In the pizza guide, turn the paragraph beginning "Sue's Take: Vespa has been serving" into a short bulleted list of its main facts.

Text passage:

====================

Tom and Sue’s incomplete guide to Lowcountry pizza

Sue’s greeting: Coming off the success of snagging Tom to join me for ice cream research in July, I cast him the pizza research idea and he took it like a bass hitting a fresh minnow – running out the door heading to the pizza parlor with no chance of me reeling him to shore. Here’s our take on the local pizza scene.
 
Tom’s greeting: If I may be so bold as to quote the legendary philosopher Kelly Clarkson, some people wait a lifetime for a moment like this. A moment in which my wife laid out the dinner menu for the coming week and every night was pizza night. And not just dinner, but lunch and breakfast, too. It’s as if I died and went back to college, minus the hangovers and general malaise about missed classes, of course.
 
Vespa Pizzeria
224 Seven Farms Dr., Daniel Island
 
Sue’s Take: Vespa has been serving outstanding wood-fired, Neapolitan-style pizzas made with local produce since 2009. The white pizza has always been my favorite and Tom and I like to share it with their Greek salad. When I go with my daughter, we order the margherita – her favorite – and the beet salad. This is a wonderful spot for tasty pizza and healthy salads. We like the outdoor seating – there is plenty of shade and a large fan so it is pleasant even during the hottest time of the year.
 
Tom’s Take: I am a country boy at heart, so when Sue informed me that Vespa serves Neapolitan-style pizza, I thought it would come with a layer of strawberry, vanilla and chocolate, like the ice cream, and the eating would be over when there was nothing but strawberry left in the box. Turns out, “Neapolitan” refers to the Naples region of Italy, and their pizza is light and crispy, having been cooked in an oven the approximate temperature of the sun, for no longer than the time that my beloved New York Giants have held a lead in an NFL game since Eli Manning was unceremoniously “retired” (under 2 minutes). Like the best Italian cooking, it is simply and expertly executed.
 
LIDI Restaurant
901 Island Park Dr., Suite A, Daniel Island
 
Sue’s Take: Happy hour pizza! A friend clued us in about the food at LIDI’s happy hour – it’s good and super affordable! We stopped in on a rainy evening and ordered the 10-inch shrimp and artichoke pizza off their regular menu and the $6.50, 10-inch cheese pizza from their happy hour menu. Both were great but the shrimp/artichoke was an outstanding combination I never had before. I’ll be back for more! Give it a try!

====================

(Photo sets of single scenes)
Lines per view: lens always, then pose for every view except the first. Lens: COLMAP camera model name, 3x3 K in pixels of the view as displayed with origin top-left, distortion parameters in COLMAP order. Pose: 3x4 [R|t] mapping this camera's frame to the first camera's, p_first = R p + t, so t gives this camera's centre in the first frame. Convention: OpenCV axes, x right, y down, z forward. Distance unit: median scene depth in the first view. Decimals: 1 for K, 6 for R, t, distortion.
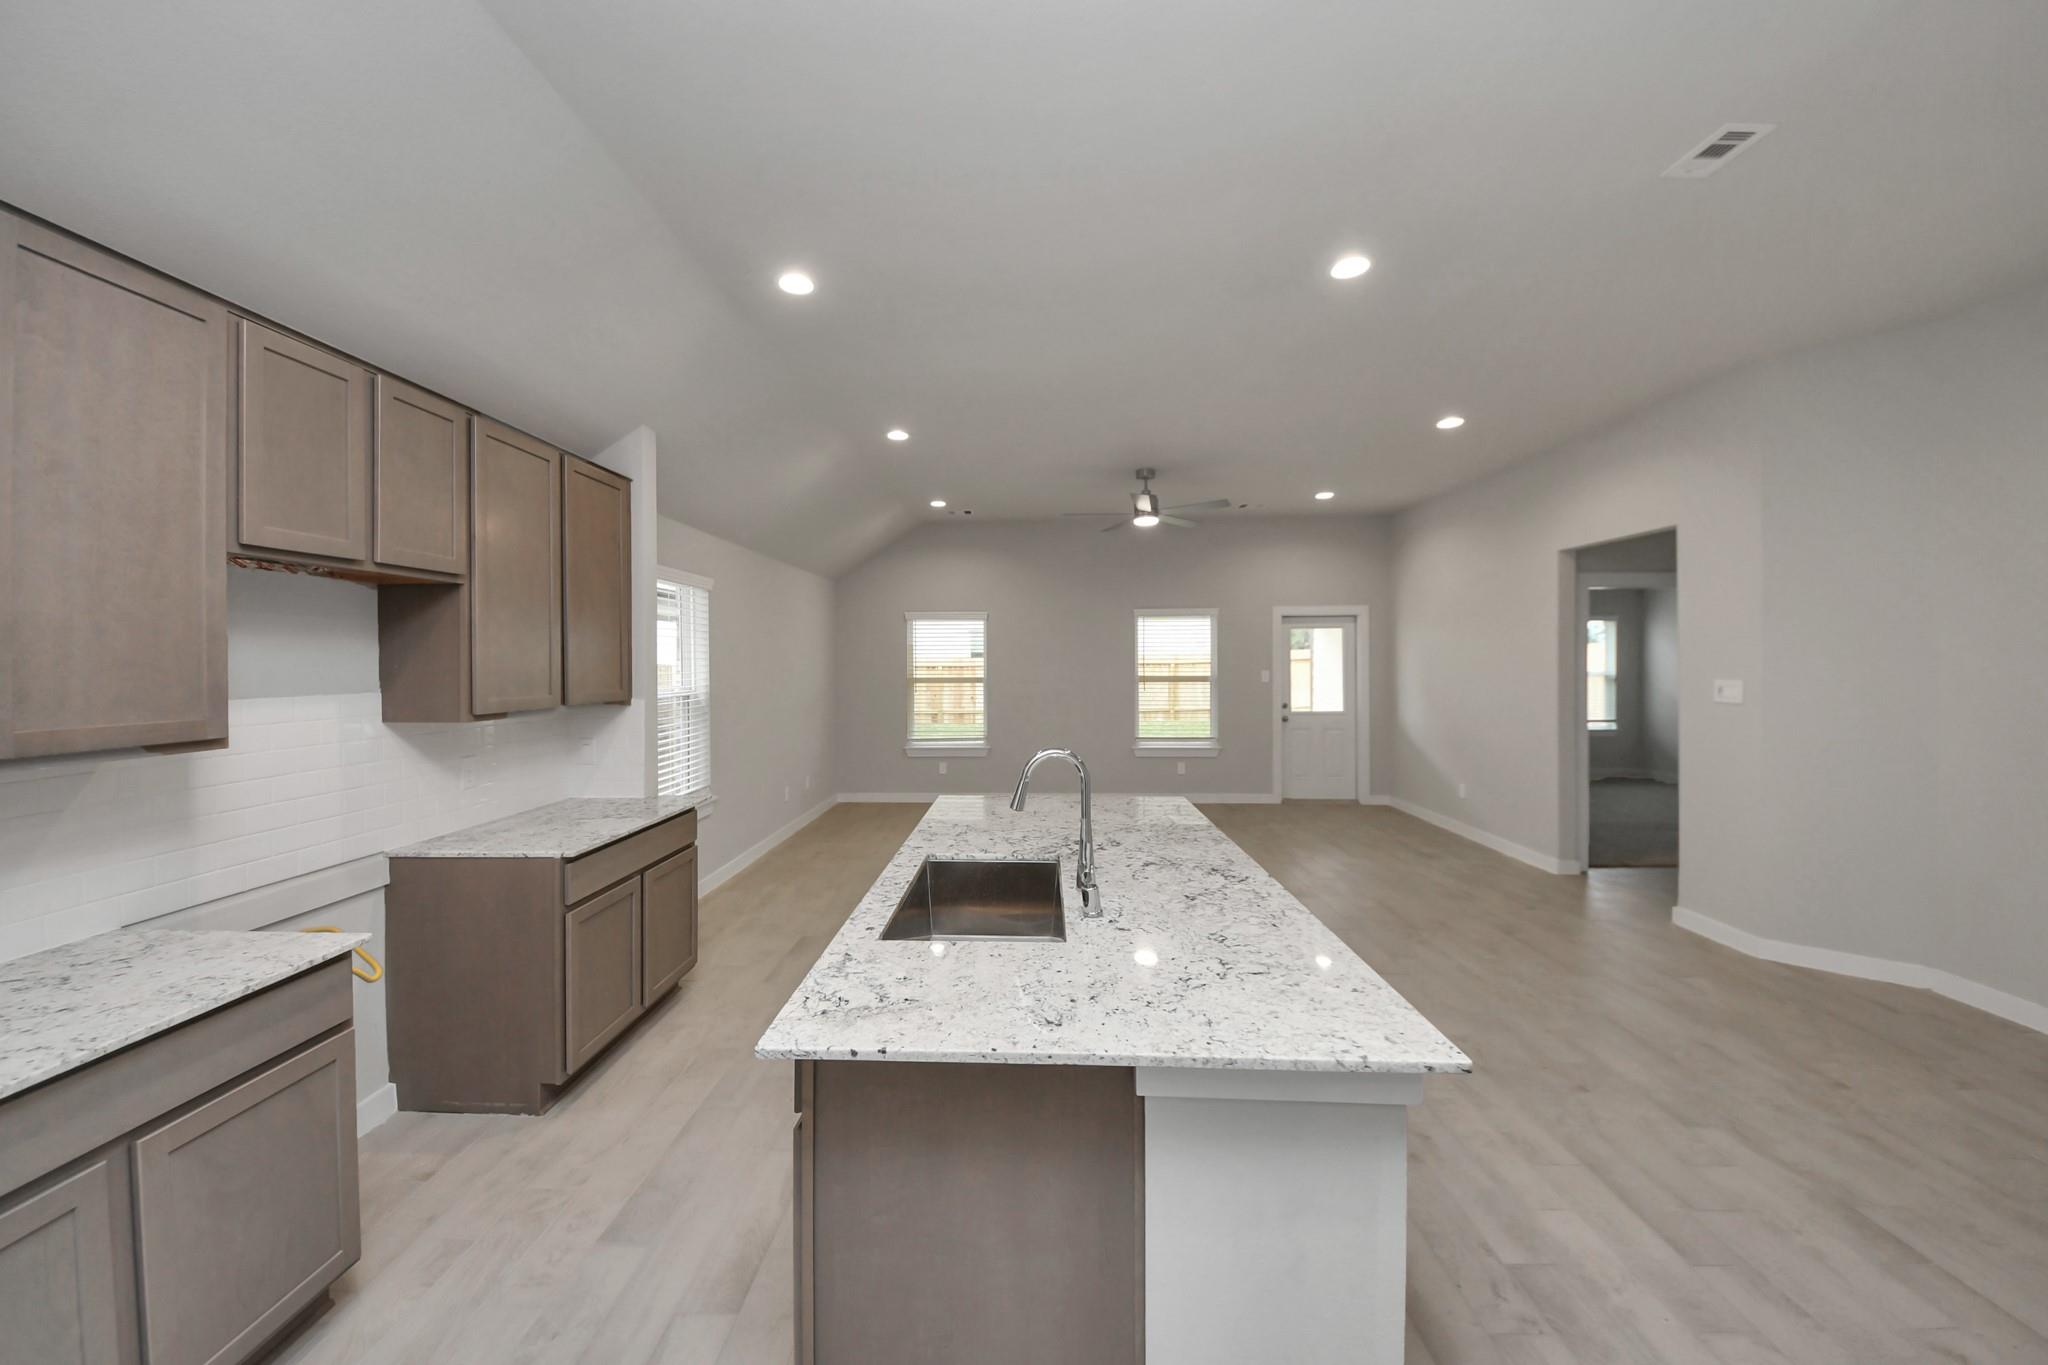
lens RADIAL K [[724.6, 0, 998.2], [0, 724.6, 658.3], [0, 0, 1]] dist [-0.000689, -0.005010]
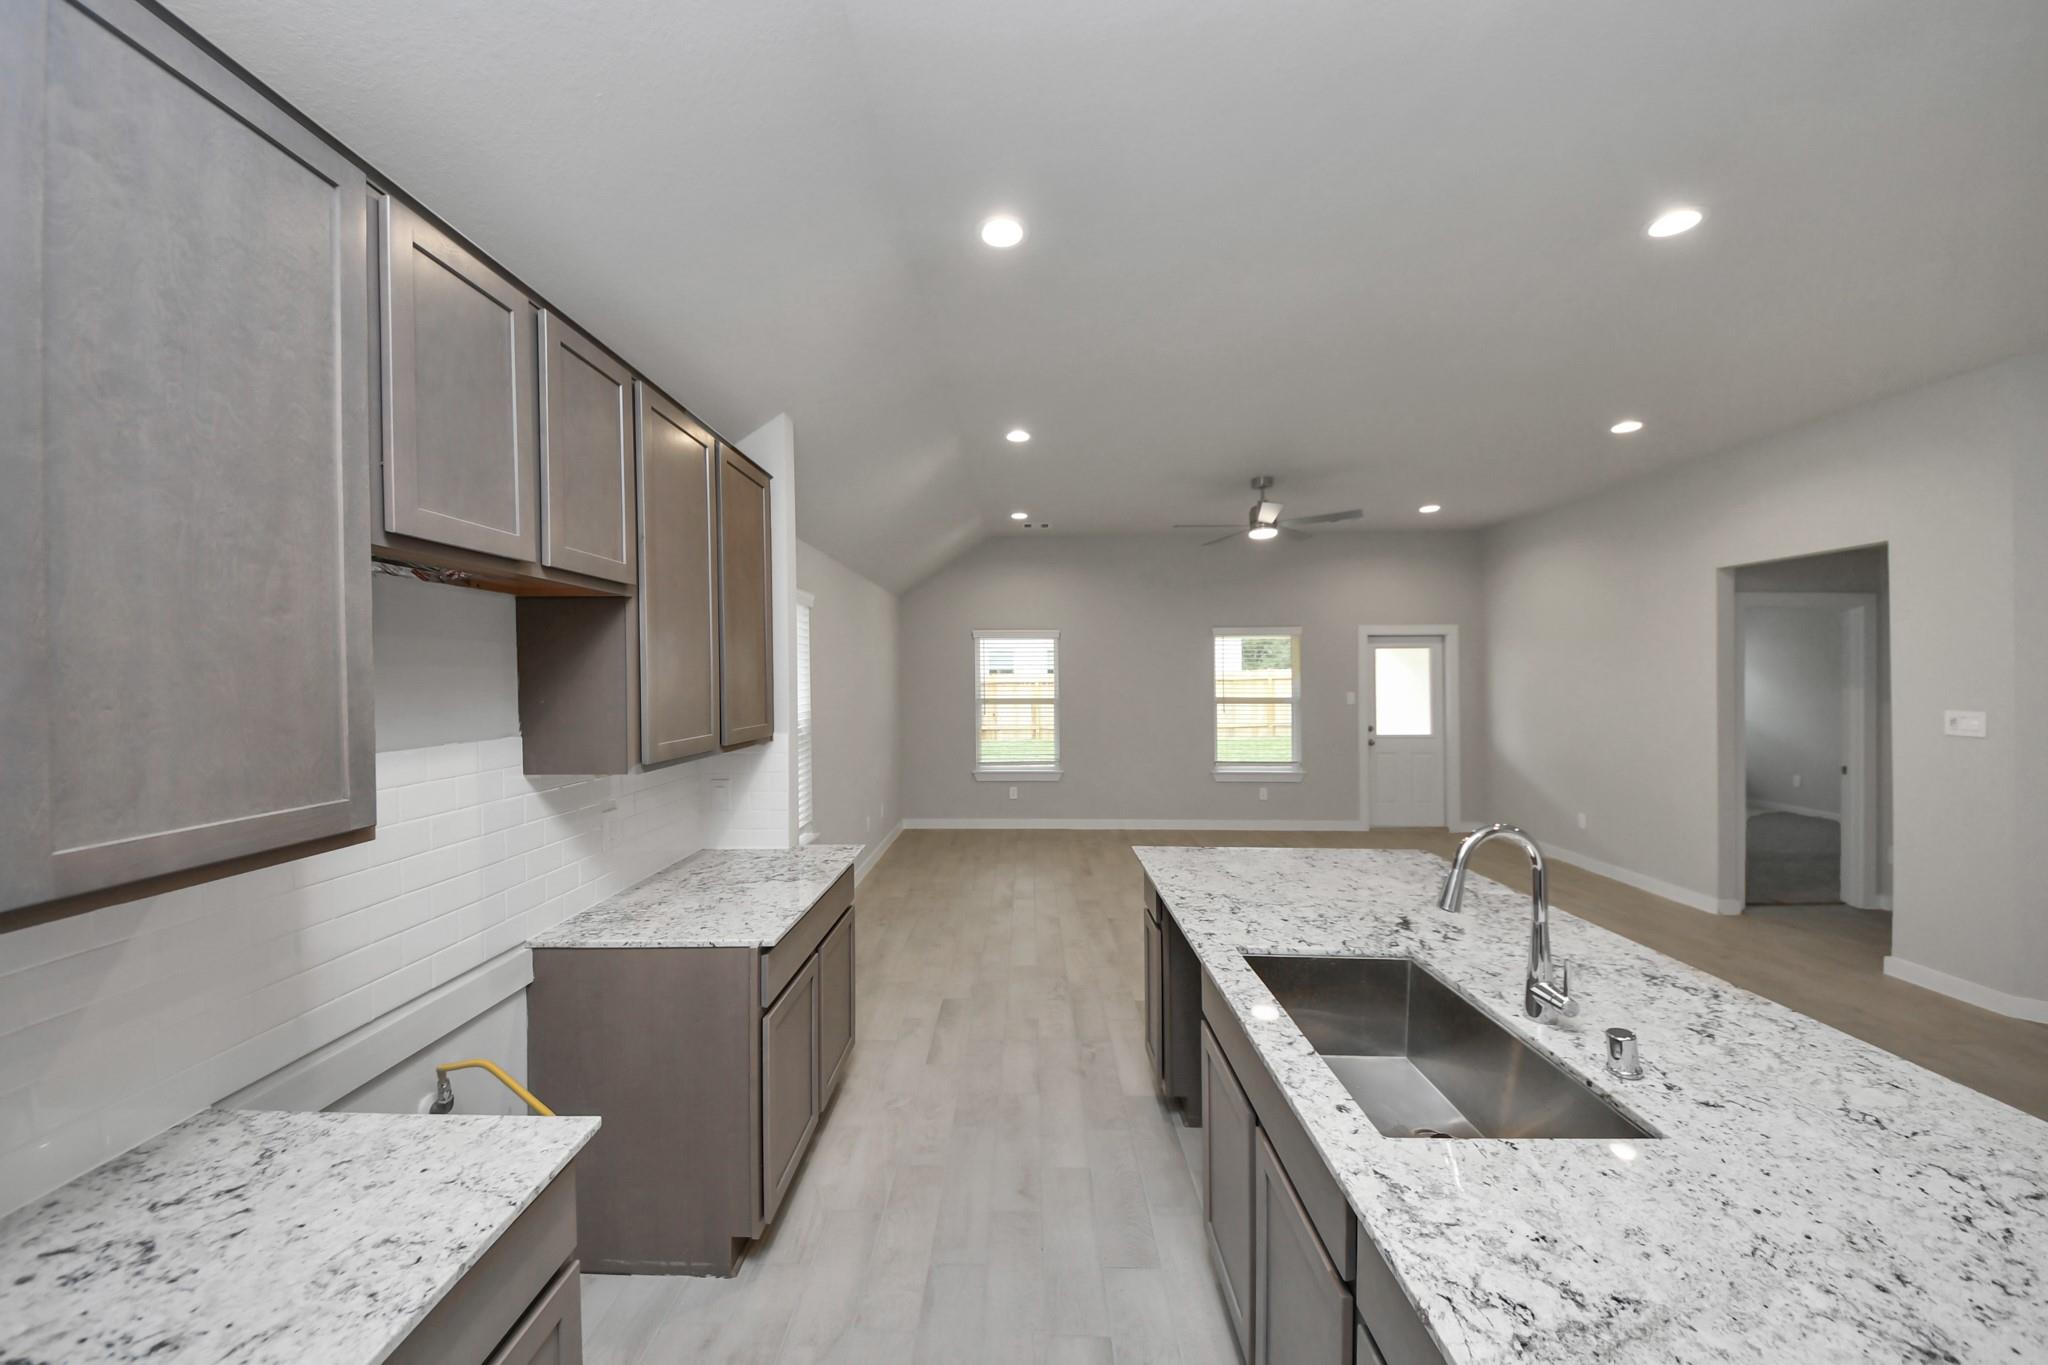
lens RADIAL K [[699.1, 0, 994.3], [0, 699.1, 679.2], [0, 0, 1]] dist [-0.013796, -0.000349]
pose [[0.999964, 0.002991, 0.007881, -0.221189], [-0.003057, 0.999960, 0.008361, -0.013361], [-0.007855, -0.008385, 0.999934, 0.157755]]
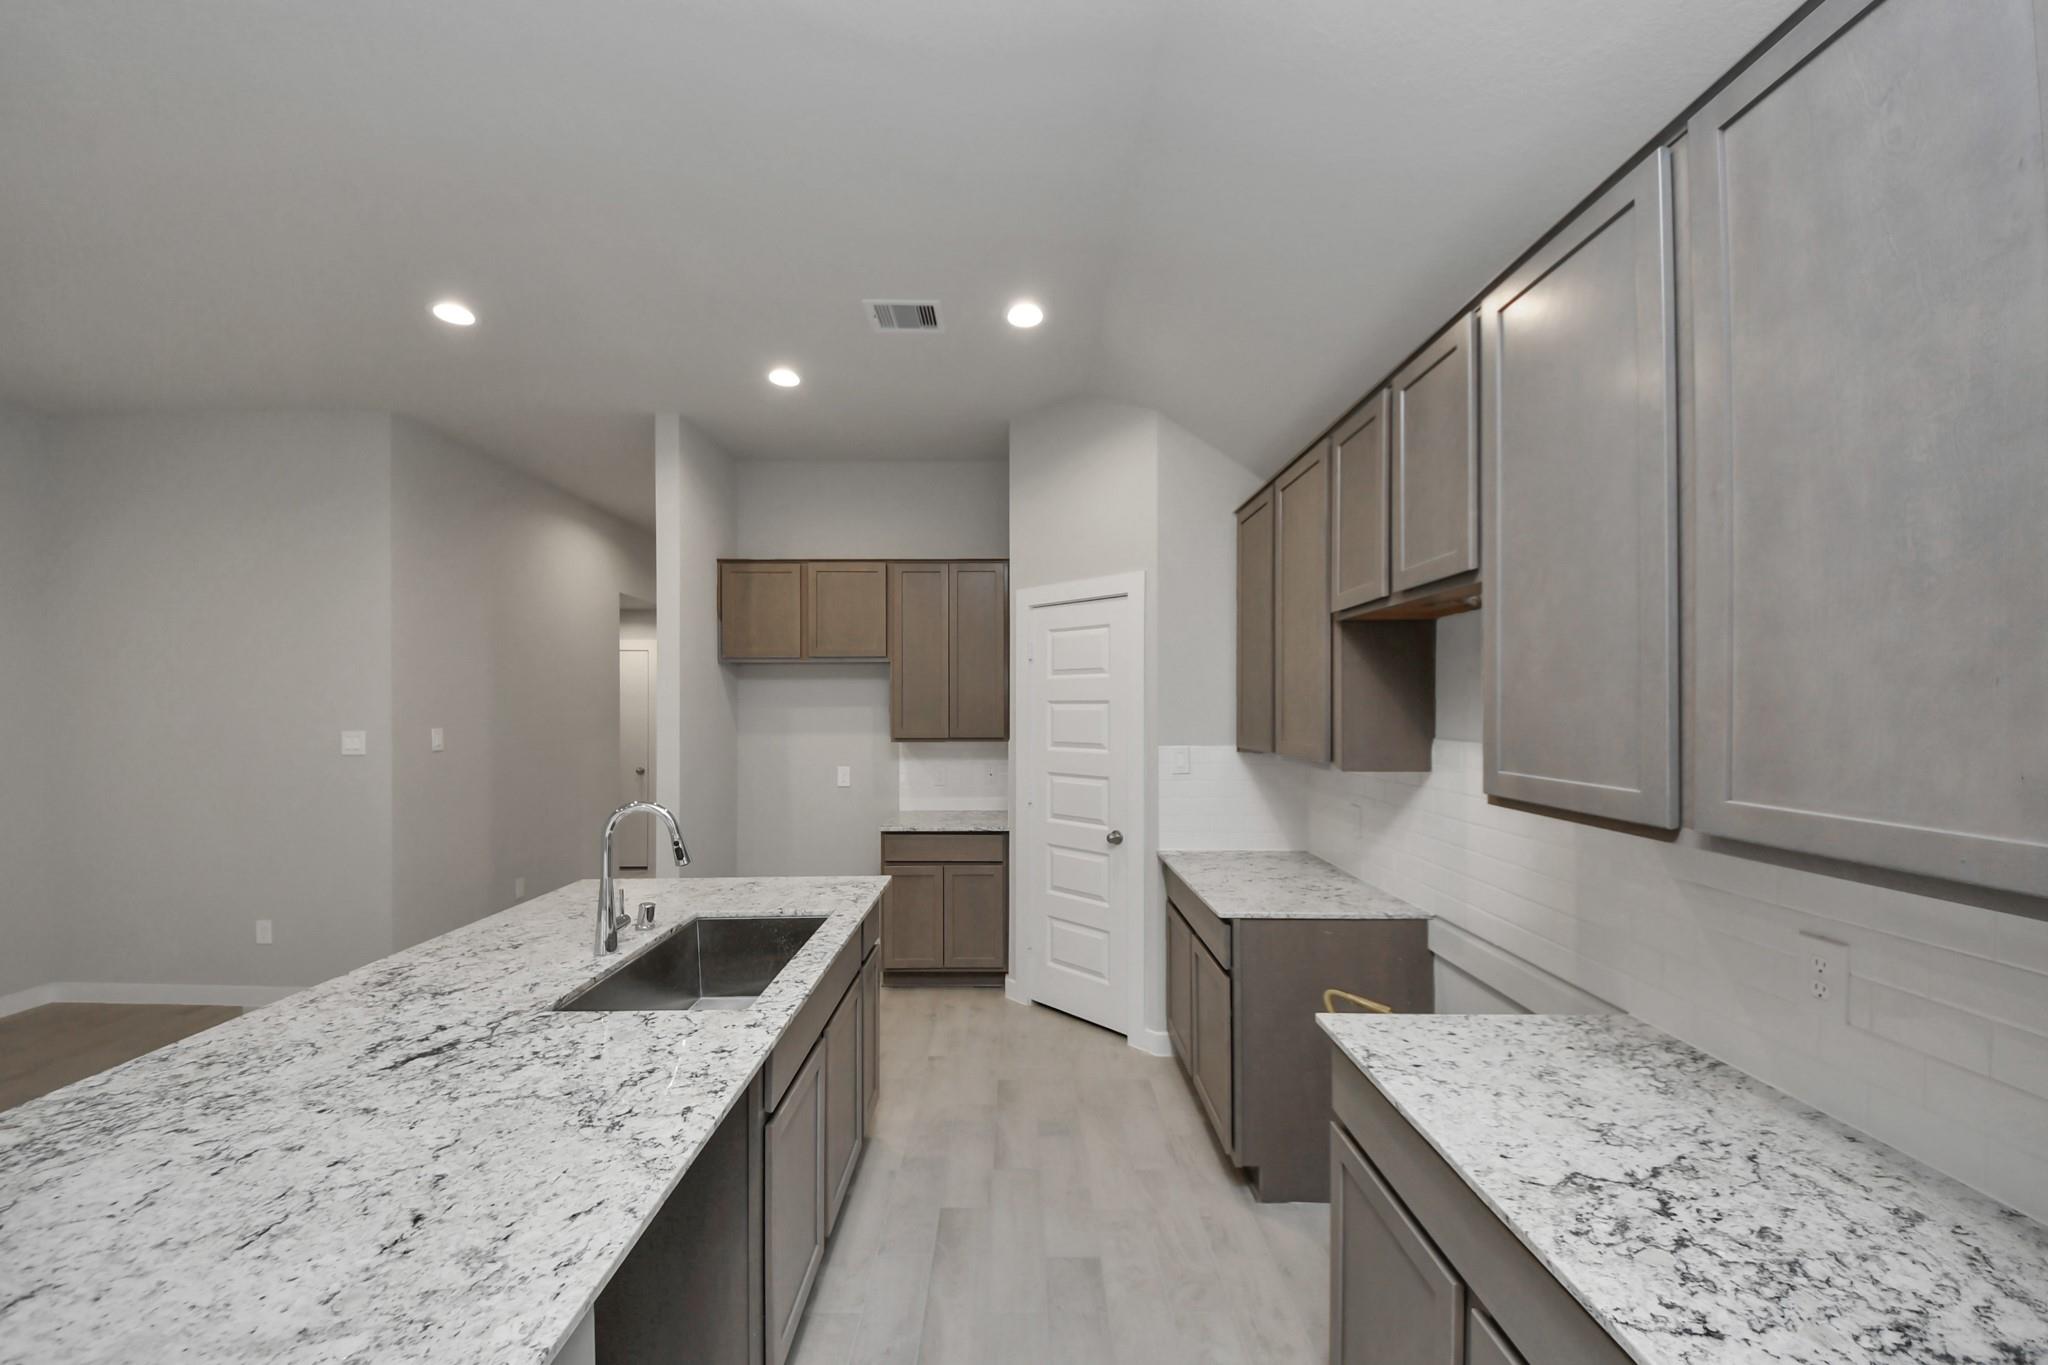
lens RADIAL K [[741.8, 0, 1022.9], [0, 741.8, 697.2], [0, 0, 1]] dist [0.000216, -0.000084]
pose [[-0.998065, 0.006746, -0.061804, -0.185083], [0.007647, 0.999868, -0.014346, 0.002365], [0.061699, -0.014791, -0.997985, 1.023733]]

====================

Answer section:
- Vespa has served wood-fired, Neapolitan-style pizzas made with local produce since 2009.
- Sue's favorite is the white pizza, which she and Tom share with the Greek salad.
- With her daughter, she orders the margherita (her daughter's favorite) and the beet salad.
- It's a good spot for tasty pizza and healthy salads.
- The outdoor seating has plenty of shade and a large fan, so it stays pleasant even in the hottest part of the year.